In: Accounting
Replacement Analysis The Gilbert Instrument Corporation is considering replacing the wood steamer it currently uses to shape guitar sides. The steamer has 6 years of remaining life. If kept, the steamer will have depreciation expenses of $400 for 6 years. Its current book value is $2,400, and it can be sold on an Internet auction site for $4,500 at this time. Thus, the annual depreciation expense is $2,400/6=$400 per year. If the old steamer is not replaced, it can be sold for $800 at the end of its useful life.
Gilbert is considering purchasing the Side Steamer 3000, a higher-end steamer, which costs $8,200, and has an estimated useful life of 6 years with an estimated salvage value of $900. This steamer falls into the MACRS 5-years class, so the applicable depreciation rates are 20.00%, 32.00%, 19.20%, 11.52%, 11.52%, and 5.76%. The new steamer is faster and allows for an output expansion, so sales would rise by $2,000 per year; the new machine's much greater efficiency would reduce operating expenses by $1,600 per year. To support the greater sales, the new machine would require that inventories increase by $2,900, but accounts payable would simultaneously increase by $700. Gilbert's marginal federal-plus-state tax rate is 40%, and the project cost of capital is 16%.
Should it replace the old steamer?
What is the NPV of the project? Do not round intermediate calculations. Round your answer to the nearest dollar.

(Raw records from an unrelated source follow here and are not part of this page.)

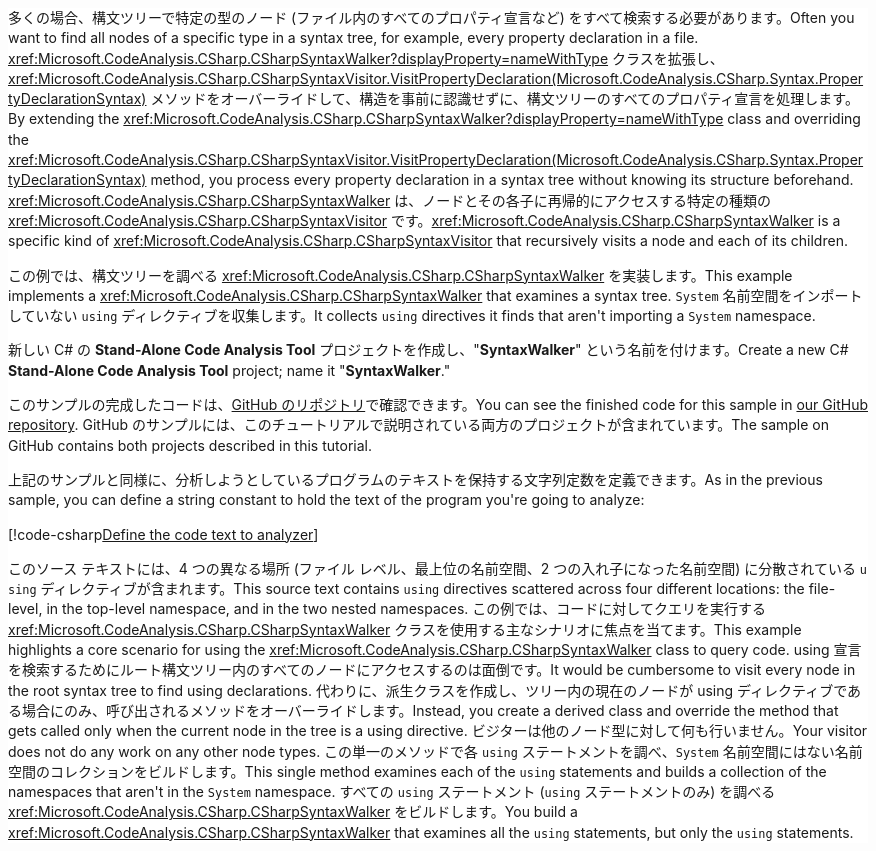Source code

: <span data-ttu-id="0c109-207">多くの場合、構文ツリーで特定の型のノード (ファイル内のすべてのプロパティ宣言など) をすべて検索する必要があります。</span><span class="sxs-lookup"><span data-stu-id="0c109-207">Often you want to find all nodes of a specific type in a syntax tree, for example, every property declaration in a file.</span></span> <span data-ttu-id="0c109-208"><xref:Microsoft.CodeAnalysis.CSharp.CSharpSyntaxWalker?displayProperty=nameWithType> クラスを拡張し、<xref:Microsoft.CodeAnalysis.CSharp.CSharpSyntaxVisitor.VisitPropertyDeclaration(Microsoft.CodeAnalysis.CSharp.Syntax.PropertyDeclarationSyntax)> メソッドをオーバーライドして、構造を事前に認識せずに、構文ツリーのすべてのプロパティ宣言を処理します。</span><span class="sxs-lookup"><span data-stu-id="0c109-208">By extending the <xref:Microsoft.CodeAnalysis.CSharp.CSharpSyntaxWalker?displayProperty=nameWithType> class and overriding the <xref:Microsoft.CodeAnalysis.CSharp.CSharpSyntaxVisitor.VisitPropertyDeclaration(Microsoft.CodeAnalysis.CSharp.Syntax.PropertyDeclarationSyntax)> method, you process every property declaration in a syntax tree without knowing its structure beforehand.</span></span> <span data-ttu-id="0c109-209"><xref:Microsoft.CodeAnalysis.CSharp.CSharpSyntaxWalker> は、ノードとその各子に再帰的にアクセスする特定の種類の <xref:Microsoft.CodeAnalysis.CSharp.CSharpSyntaxVisitor> です。</span><span class="sxs-lookup"><span data-stu-id="0c109-209"><xref:Microsoft.CodeAnalysis.CSharp.CSharpSyntaxWalker> is a specific kind of <xref:Microsoft.CodeAnalysis.CSharp.CSharpSyntaxVisitor> that recursively visits a node and each of its children.</span></span>

<span data-ttu-id="0c109-210">この例では、構文ツリーを調べる <xref:Microsoft.CodeAnalysis.CSharp.CSharpSyntaxWalker> を実装します。</span><span class="sxs-lookup"><span data-stu-id="0c109-210">This example implements a <xref:Microsoft.CodeAnalysis.CSharp.CSharpSyntaxWalker> that examines a syntax tree.</span></span> <span data-ttu-id="0c109-211">`System` 名前空間をインポートしていない `using` ディレクティブを収集します。</span><span class="sxs-lookup"><span data-stu-id="0c109-211">It collects `using` directives it finds that aren't importing a `System` namespace.</span></span>

<span data-ttu-id="0c109-212">新しい C# の **Stand-Alone Code Analysis Tool** プロジェクトを作成し、"**SyntaxWalker**" という名前を付けます。</span><span class="sxs-lookup"><span data-stu-id="0c109-212">Create a new C# **Stand-Alone Code Analysis Tool** project; name it "**SyntaxWalker**."</span></span>

<span data-ttu-id="0c109-213">このサンプルの完成したコードは、[GitHub のリポジトリ](https://github.com/dotnet/samples/tree/main/csharp/roslyn-sdk/SyntaxQuickStart)で確認できます。</span><span class="sxs-lookup"><span data-stu-id="0c109-213">You can see the finished code for this sample in [our GitHub repository](https://github.com/dotnet/samples/tree/main/csharp/roslyn-sdk/SyntaxQuickStart).</span></span> <span data-ttu-id="0c109-214">GitHub のサンプルには、このチュートリアルで説明されている両方のプロジェクトが含まれています。</span><span class="sxs-lookup"><span data-stu-id="0c109-214">The sample on GitHub contains both projects described in this tutorial.</span></span>

<span data-ttu-id="0c109-215">上記のサンプルと同様に、分析しようとしているプログラムのテキストを保持する文字列定数を定義できます。</span><span class="sxs-lookup"><span data-stu-id="0c109-215">As in the previous sample, you can define a string constant to hold the text of the program you're going to analyze:</span></span>

[!code-csharp[Define the code text to analyzer](../../../../samples/snippets/csharp/roslyn-sdk/SyntaxQuickStart/SyntaxWalker/Program.cs#1 "Define the program text to analyze")]

<span data-ttu-id="0c109-216">このソース テキストには、4 つの異なる場所 (ファイル レベル、最上位の名前空間、2 つの入れ子になった名前空間) に分散されている `using` ディレクティブが含まれます。</span><span class="sxs-lookup"><span data-stu-id="0c109-216">This source text contains `using` directives scattered across four different locations: the file-level, in the top-level namespace, and in the two nested namespaces.</span></span> <span data-ttu-id="0c109-217">この例では、コードに対してクエリを実行する <xref:Microsoft.CodeAnalysis.CSharp.CSharpSyntaxWalker> クラスを使用する主なシナリオに焦点を当てます。</span><span class="sxs-lookup"><span data-stu-id="0c109-217">This example highlights a core scenario for using the <xref:Microsoft.CodeAnalysis.CSharp.CSharpSyntaxWalker> class to query code.</span></span> <span data-ttu-id="0c109-218">using 宣言を検索するためにルート構文ツリー内のすべてのノードにアクセスするのは面倒です。</span><span class="sxs-lookup"><span data-stu-id="0c109-218">It would be cumbersome to visit every node in the root syntax tree to find using declarations.</span></span> <span data-ttu-id="0c109-219">代わりに、派生クラスを作成し、ツリー内の現在のノードが using ディレクティブである場合にのみ、呼び出されるメソッドをオーバーライドします。</span><span class="sxs-lookup"><span data-stu-id="0c109-219">Instead, you create a derived class and override the method that gets called only when the current node in the tree is a using directive.</span></span> <span data-ttu-id="0c109-220">ビジターは他のノード型に対して何も行いません。</span><span class="sxs-lookup"><span data-stu-id="0c109-220">Your visitor does not do any work on any other node types.</span></span> <span data-ttu-id="0c109-221">この単一のメソッドで各 `using` ステートメントを調べ、`System` 名前空間にはない名前空間のコレクションをビルドします。</span><span class="sxs-lookup"><span data-stu-id="0c109-221">This single method examines each of the `using` statements and builds a collection of the namespaces that aren't in the `System` namespace.</span></span> <span data-ttu-id="0c109-222">すべての `using` ステートメント (`using` ステートメントのみ) を調べる <xref:Microsoft.CodeAnalysis.CSharp.CSharpSyntaxWalker> をビルドします。</span><span class="sxs-lookup"><span data-stu-id="0c109-222">You build a <xref:Microsoft.CodeAnalysis.CSharp.CSharpSyntaxWalker> that examines all the `using` statements, but only the `using` statements.</span></span>
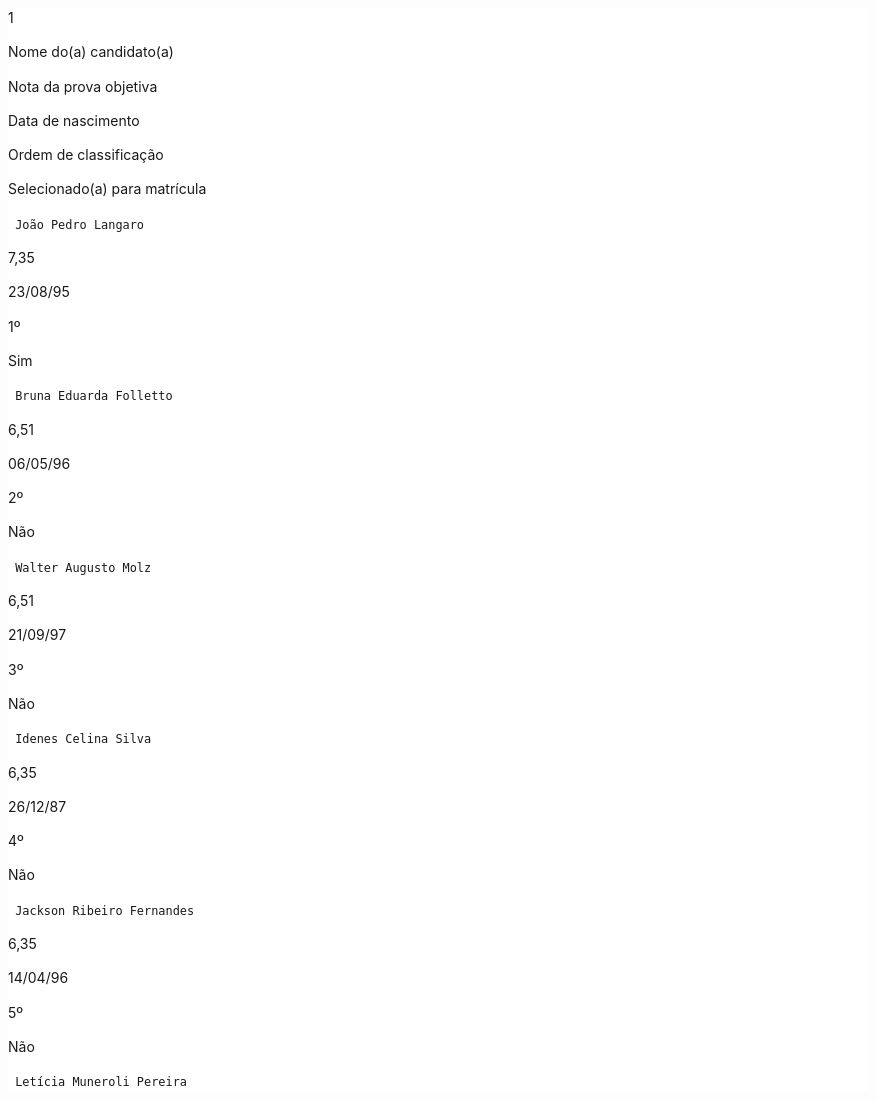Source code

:       

 1

   Nome do(a) candidato(a)

   Nota da prova objetiva

   Data de nascimento

   Ordem de classificação

   Selecionado(a) para matrícula

     João Pedro Langaro

   7,35

   23/08/95

   1º

   Sim

     Bruna Eduarda Folletto

   6,51

   06/05/96

   2º

   Não

     Walter Augusto Molz

   6,51

   21/09/97

   3º

   Não

     Idenes Celina Silva

   6,35

   26/12/87

   4º

   Não

     Jackson Ribeiro Fernandes

   6,35

   14/04/96

   5º

   Não

     Letícia Muneroli Pereira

Purchase Price | $ 8,200 |
Sale of Old Machine | $ (4,500) |
Tax on Sale of Old Machine | $ 840 |
Change Working Capital | $ 2,200 |
Net Investment | $ 6,740 |
Book Value Of Old Machine | $ 2,400 |
Sale Price | $ 4,500 |
Gain on Sale | $ 2,100 |
Tax on Sale(2100*40%) | $ 840 |
Change Working Capital | |
inventories increase | $ 2,900 |
accounts payable incresae | $ 700 |
Change Working Capital | $ 2,200 |
Annual Cashflows: | |
Sales Increase | $ 2,000 |
Cost Decrease | $ 1,600 |
Increase in pre Tax Revenue | $ 3,600 |
Tax Rate | 40% |
Increase in Post Tax Revenue | $ 2,160 |
Calculation of Tax Shield on Depreciation | ||||||
Year | 1 | 2 | 3 | 4 | 5 | 6 |
New Machine | $ 1,640.00 | $ 2,624.00 | $ 1,574.40 | $ 944.64 | $ 944.64 | $ 472.32 |
Old Machine | $ 400.00 | $ 400.00 | $ 400.00 | $ 400.00 | $ 400.00 | $ 400.00 |
Change | $ 1,240.00 | $ 2,224.00 | $ 1,174.40 | $ 544.64 | $ 544.64 | $ 72.32 |
Tax Rate | 40% | 40% | 40% | 40% | 40% | 40% |
Tax Shield | $ 496.00 | $ 889.60 | $ 469.76 | $ 217.86 | $ 217.86 | $ 28.93 |
Calculation of PV of Inflows | |||||
Year | Increase in pre-tax revenue | Tax Shield on Depreciation | Total Inflow | PV Factor | Present Value |
1 | $ 2,160 | $ 496 | $ 2,656 | 0.86207 | $ 2,290 |
2 | $ 2,160 | $ 890 | $ 3,050 | 0.74316 | $ 2,266 |
3 | $ 2,160 | $ 470 | $ 2,630 | 0.64066 | $ 1,685 |
4 | $ 2,160 | $ 218 | $ 2,378 | 0.55229 | $ 1,313 |
5 | $ 2,160 | $ 218 | $ 2,378 | 0.47611 | $ 1,132 |
6 | $ 2,160 | $ 29 | $ 2,189 | 0.41044 | $ 898 |
PV of Inflows | $ 9,585 |
PV of Inflows | $ 9,585 | |
PV of Salvage Value | 900*0.41044 | $ 369 |
Working Capital recovery | 2200*0.41044 | $ 903 |
PV of Tax on Salvage Value of Old Machine | (900*.4)*0.41044 | $ (148) |
Opportunity Cost of Old Machine(800*0.6) | 800*0.6*0.41044 | $ (197) |
Investment | $ (6,740) | |
Net Present Value | $ 3,772 |
Since the NPV is positive, the project should be accepted.